Asset classes
October 25, 2023
With real yields at their highest levels in 15 years, bonds today can offer more significant value in total returns to a portfolio. And bond yields aren’t likely to revert to the low levels of recent history—we expect they will remain higher for longer.
Vanguard Active Fixed Income Perspectives is our in-depth quarterly commentary on the bond markets, with sector-by-sector analysis and a summary of how those views affect Vanguard’s actively managed bond funds.
The Bloomberg Aggregate U.S. Bond Index returned –3.23% for the third quarter as investors readjusted their expectations for interest rates.

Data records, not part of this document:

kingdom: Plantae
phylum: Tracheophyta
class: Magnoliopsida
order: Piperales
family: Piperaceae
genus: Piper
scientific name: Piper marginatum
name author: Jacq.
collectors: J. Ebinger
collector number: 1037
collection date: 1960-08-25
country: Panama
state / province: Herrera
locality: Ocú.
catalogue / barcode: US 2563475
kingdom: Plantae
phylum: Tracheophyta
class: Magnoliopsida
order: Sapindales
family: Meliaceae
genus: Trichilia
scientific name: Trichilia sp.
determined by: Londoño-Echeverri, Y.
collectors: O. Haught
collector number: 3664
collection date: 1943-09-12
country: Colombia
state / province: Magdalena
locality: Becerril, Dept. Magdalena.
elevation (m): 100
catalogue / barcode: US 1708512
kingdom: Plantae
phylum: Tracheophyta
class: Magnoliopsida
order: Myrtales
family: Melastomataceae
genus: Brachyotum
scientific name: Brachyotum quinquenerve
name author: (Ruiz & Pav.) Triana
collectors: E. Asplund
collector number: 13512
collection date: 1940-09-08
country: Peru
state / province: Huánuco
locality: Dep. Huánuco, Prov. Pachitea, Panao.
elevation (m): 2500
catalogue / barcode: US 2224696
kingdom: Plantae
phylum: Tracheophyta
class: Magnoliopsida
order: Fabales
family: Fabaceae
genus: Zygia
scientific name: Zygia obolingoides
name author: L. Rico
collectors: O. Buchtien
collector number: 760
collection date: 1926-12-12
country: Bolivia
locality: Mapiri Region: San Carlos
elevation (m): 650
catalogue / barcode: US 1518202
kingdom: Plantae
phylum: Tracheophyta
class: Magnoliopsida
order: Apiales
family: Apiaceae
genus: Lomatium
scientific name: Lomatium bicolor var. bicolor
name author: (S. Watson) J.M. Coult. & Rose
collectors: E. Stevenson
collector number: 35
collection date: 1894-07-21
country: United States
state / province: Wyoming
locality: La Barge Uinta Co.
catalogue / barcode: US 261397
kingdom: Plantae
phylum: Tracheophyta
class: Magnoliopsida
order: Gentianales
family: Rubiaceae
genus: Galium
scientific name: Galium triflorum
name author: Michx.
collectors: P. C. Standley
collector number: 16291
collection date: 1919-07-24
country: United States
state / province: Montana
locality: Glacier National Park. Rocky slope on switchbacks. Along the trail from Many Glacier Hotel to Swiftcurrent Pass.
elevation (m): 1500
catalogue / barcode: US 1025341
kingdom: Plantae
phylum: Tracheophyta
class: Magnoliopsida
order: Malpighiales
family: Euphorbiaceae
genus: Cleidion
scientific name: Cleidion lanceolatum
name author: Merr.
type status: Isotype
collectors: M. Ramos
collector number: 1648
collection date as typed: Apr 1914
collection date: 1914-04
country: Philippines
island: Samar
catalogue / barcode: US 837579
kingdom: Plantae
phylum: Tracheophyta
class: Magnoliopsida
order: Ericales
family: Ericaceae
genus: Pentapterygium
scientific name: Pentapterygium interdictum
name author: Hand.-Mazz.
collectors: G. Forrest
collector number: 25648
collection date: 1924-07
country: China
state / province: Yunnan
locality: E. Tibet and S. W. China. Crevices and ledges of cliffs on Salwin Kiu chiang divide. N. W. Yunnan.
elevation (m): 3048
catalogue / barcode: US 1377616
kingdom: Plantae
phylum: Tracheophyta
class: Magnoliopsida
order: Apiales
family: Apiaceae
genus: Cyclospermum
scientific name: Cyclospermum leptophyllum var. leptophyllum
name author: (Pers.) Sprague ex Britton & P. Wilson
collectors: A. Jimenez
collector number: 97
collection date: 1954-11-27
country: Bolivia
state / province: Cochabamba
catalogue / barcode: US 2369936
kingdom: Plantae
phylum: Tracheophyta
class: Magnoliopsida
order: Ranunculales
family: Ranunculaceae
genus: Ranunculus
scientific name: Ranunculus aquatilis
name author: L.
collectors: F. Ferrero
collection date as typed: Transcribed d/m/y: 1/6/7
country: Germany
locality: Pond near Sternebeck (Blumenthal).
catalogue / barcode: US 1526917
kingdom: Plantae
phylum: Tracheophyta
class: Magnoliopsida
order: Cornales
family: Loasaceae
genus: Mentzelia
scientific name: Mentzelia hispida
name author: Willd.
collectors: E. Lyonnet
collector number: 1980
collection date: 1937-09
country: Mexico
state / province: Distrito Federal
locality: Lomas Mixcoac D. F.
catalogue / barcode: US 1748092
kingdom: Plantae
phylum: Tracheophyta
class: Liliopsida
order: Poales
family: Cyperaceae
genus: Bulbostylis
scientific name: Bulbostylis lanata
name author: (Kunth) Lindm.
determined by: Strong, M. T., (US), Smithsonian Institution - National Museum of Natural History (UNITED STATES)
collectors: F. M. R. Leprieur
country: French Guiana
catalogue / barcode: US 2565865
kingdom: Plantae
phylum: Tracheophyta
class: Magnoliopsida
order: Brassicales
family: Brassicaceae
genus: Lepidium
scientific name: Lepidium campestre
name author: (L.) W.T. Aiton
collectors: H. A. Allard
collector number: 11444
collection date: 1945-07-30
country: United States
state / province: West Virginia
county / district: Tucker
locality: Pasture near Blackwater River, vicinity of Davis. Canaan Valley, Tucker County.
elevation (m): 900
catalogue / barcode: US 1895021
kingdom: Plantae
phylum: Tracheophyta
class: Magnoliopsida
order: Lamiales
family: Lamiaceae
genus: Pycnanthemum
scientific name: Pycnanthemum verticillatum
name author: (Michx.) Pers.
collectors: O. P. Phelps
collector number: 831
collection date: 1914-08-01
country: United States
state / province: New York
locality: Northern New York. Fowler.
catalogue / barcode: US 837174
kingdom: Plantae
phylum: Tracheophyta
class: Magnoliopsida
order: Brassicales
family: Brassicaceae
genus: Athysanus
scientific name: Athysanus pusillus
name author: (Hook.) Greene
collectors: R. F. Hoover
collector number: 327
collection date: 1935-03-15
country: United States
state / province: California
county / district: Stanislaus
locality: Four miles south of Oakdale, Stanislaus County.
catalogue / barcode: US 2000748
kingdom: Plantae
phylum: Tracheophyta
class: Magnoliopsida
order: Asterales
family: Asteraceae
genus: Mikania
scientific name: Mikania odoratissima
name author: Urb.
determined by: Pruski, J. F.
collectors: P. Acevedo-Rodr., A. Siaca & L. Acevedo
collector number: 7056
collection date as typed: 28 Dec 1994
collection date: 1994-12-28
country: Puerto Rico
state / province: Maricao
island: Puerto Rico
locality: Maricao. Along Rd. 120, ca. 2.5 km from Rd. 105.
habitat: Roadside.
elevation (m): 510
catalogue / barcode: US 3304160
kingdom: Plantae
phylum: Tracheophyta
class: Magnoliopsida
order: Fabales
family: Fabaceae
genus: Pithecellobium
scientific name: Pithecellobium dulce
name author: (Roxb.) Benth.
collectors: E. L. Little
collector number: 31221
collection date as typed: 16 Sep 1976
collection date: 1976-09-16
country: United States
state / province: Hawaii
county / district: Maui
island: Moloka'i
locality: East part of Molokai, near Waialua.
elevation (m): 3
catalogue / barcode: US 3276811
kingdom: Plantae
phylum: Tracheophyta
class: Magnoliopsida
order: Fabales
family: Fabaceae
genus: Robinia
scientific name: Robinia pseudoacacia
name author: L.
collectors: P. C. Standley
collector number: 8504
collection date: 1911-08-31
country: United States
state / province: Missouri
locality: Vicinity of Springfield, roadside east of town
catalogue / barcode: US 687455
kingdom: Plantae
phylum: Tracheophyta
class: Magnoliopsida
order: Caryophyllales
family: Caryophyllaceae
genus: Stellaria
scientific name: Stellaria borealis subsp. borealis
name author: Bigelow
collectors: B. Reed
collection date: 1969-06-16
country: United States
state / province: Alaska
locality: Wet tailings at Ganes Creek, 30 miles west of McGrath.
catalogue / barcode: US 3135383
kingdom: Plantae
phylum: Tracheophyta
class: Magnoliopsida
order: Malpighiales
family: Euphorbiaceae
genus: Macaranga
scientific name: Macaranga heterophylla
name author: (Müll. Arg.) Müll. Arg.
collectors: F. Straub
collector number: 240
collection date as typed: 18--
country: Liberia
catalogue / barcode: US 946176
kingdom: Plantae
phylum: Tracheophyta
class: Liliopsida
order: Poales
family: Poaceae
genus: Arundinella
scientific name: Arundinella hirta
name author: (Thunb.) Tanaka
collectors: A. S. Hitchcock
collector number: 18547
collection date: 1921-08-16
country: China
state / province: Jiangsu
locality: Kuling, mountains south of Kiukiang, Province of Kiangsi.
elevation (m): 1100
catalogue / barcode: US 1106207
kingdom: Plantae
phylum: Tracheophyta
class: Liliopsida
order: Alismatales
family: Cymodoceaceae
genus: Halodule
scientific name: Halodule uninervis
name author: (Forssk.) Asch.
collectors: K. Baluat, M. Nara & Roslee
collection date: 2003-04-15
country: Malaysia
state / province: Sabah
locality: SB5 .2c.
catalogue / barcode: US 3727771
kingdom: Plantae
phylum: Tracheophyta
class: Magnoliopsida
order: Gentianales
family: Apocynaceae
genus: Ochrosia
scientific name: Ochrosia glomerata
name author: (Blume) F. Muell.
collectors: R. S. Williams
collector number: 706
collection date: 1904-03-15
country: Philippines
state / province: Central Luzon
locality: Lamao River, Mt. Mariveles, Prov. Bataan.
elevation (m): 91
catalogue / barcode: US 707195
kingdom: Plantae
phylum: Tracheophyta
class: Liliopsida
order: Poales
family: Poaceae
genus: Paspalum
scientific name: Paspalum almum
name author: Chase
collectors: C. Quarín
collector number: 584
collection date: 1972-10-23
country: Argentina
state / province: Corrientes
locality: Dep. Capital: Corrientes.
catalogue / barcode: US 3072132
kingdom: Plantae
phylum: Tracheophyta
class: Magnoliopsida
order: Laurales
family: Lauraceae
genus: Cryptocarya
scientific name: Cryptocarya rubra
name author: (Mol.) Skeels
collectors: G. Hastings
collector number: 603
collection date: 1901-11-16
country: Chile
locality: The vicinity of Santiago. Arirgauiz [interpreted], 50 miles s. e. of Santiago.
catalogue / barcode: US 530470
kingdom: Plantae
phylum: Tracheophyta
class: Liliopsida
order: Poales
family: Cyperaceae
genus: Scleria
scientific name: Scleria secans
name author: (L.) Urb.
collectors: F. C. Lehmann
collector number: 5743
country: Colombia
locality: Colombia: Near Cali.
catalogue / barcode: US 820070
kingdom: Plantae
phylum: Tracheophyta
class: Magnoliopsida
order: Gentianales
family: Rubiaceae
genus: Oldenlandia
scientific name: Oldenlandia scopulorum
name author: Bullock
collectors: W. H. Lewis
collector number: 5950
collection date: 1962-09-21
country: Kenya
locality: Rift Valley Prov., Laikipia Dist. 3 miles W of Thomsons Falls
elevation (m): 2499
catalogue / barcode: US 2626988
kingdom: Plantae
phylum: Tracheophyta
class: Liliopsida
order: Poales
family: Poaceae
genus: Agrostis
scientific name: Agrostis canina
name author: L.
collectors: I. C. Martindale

Intermediate- and long-term yields rose the most. The yield on the U.S. 10-year Treasury broke above 4.50% for the first time since 2007. Credit spreads remained tight.
Much depends on the numbers for both the economy and inflation. We don’t buy into the most dire or most optimistic forecasts for either. We believe the Federal Reserve is at or near the end of its hiking cycle and is unlikely to cut rates before mid-2024.
Our theme of “higher for longer” interest rates remains intact. High-quality investment-grade corporates look the most attractive among the options in credit right now. Tax-exempt municipal bonds offer the most compelling tax-equivalent yields at longer maturities.
Note: Investments in bonds are subject to interest rate, credit, and inflation risk.